* TO DO *
Exact copy, no pictures: return all the data below as written.
---------------
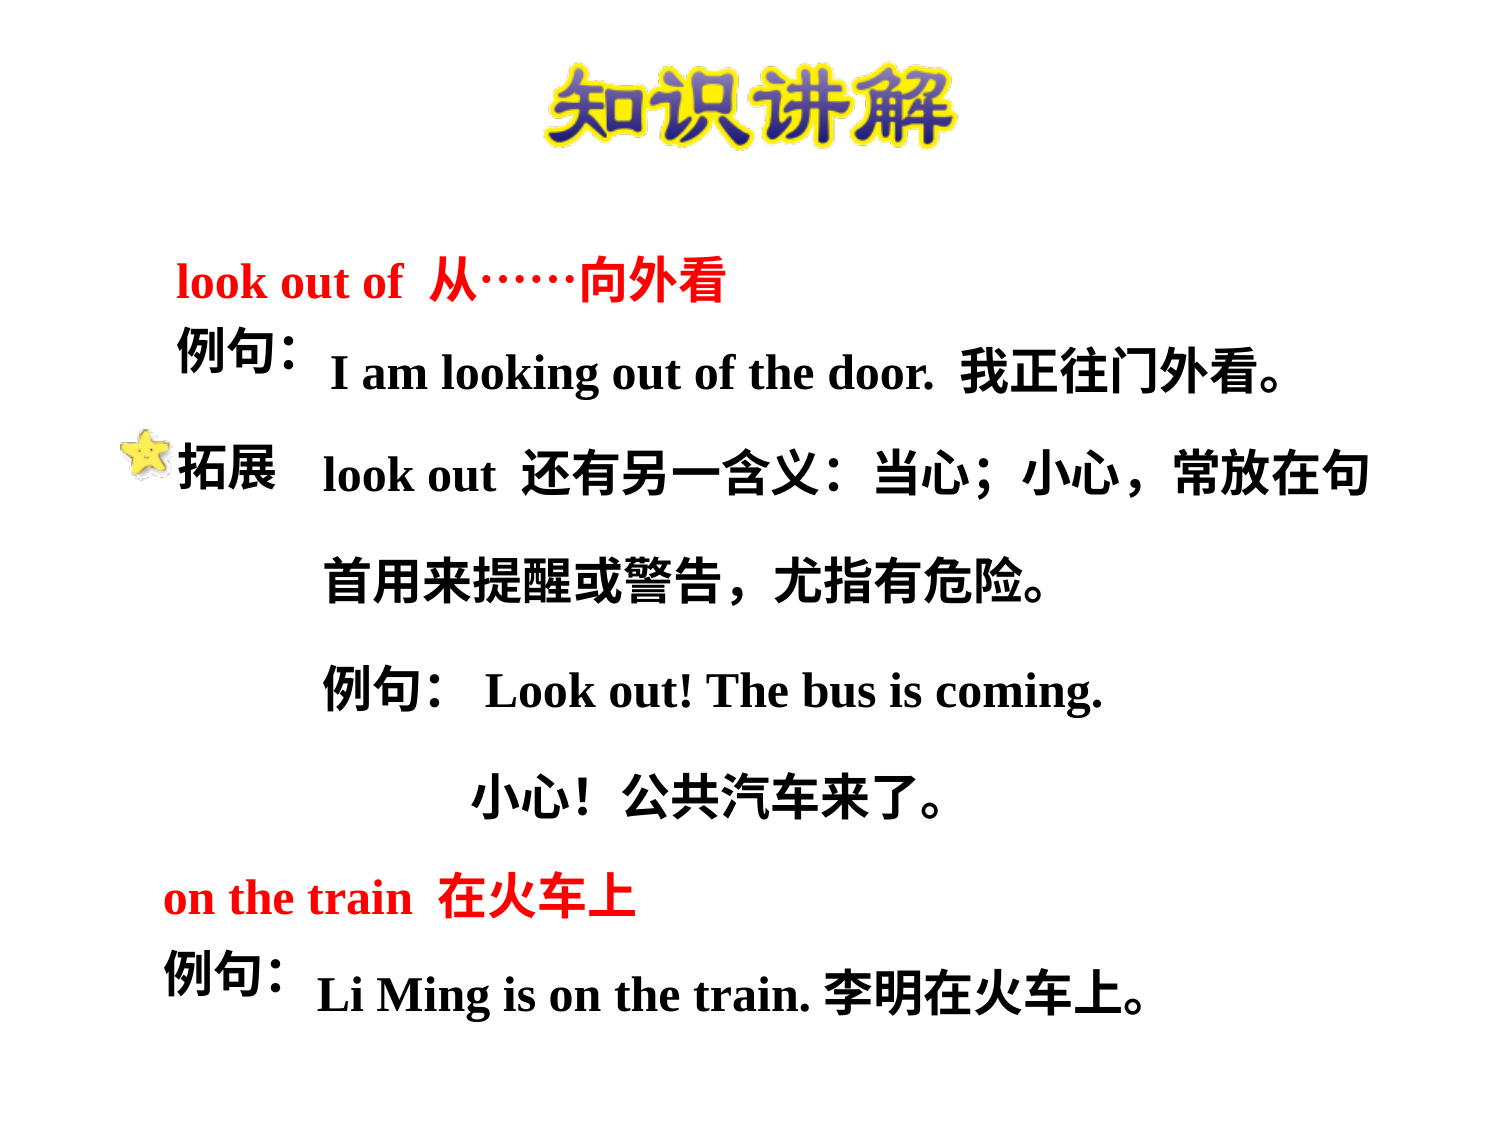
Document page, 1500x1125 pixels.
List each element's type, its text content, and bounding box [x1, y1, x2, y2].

picture [119, 422, 174, 484]
text_box 例句： [161, 312, 316, 388]
text_box Li Ming is on the train.李明在火车上。 [302, 893, 1353, 1029]
text_box look out 还有另一含义：当心；小心，常放在句首用来提醒或警告，尤指有危险。 例句：Look out! The bus is coming. 小心！公共汽车来了。 [308, 386, 1400, 833]
text_box 拓展 [162, 398, 292, 503]
text_box look out of 从……向外看 [161, 181, 798, 317]
text_box 例句： [148, 934, 303, 1010]
picture [538, 57, 964, 157]
text_box on the train 在火车上 [148, 797, 784, 932]
text_box I am looking out of the door. 我正往门外看。 [316, 271, 1366, 386]
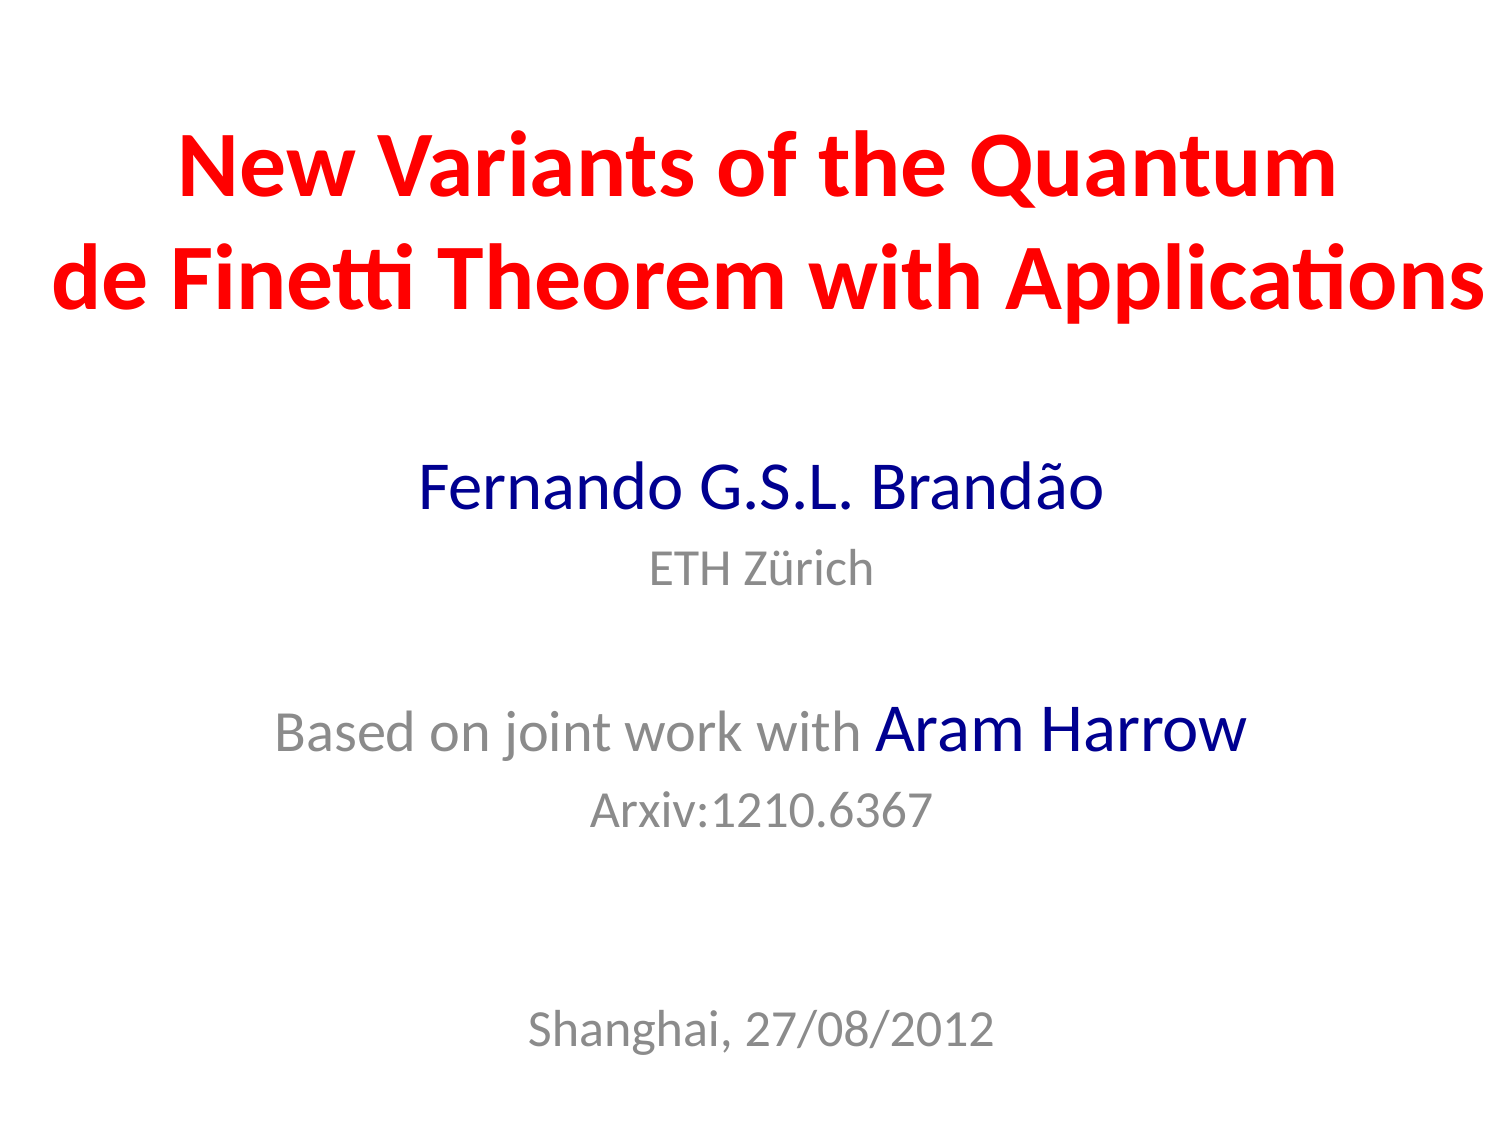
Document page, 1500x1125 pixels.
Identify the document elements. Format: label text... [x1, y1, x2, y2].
---------------
* OUTPUT *
Document page, 1500x1125 pixels.
List each element's type, its text content, and bounding box [x1, y1, x2, y2].

picture [119, 422, 174, 484]
text_box 例句： [161, 312, 316, 388]
text_box Li Ming is on the train.李明在火车上。 [302, 893, 1353, 1029]
text_box look out 还有另一含义：当心；小心，常放在句首用来提醒或警告，尤指有危险。 例句：Look out! The bus is coming. 小心！公共汽车来了。 [308, 386, 1400, 833]
text_box 拓展 [162, 398, 292, 503]
text_box look out of 从……向外看 [161, 181, 798, 317]
text_box 例句： [148, 934, 303, 1010]
picture [538, 57, 964, 157]
text_box on the train 在火车上 [148, 797, 784, 932]
text_box I am looking out of the door. 我正往门外看。 [316, 271, 1366, 386]
Document page, 1500x1125 pixels.
Identify the document elements. Format: label text... [x1, y1, x2, y2].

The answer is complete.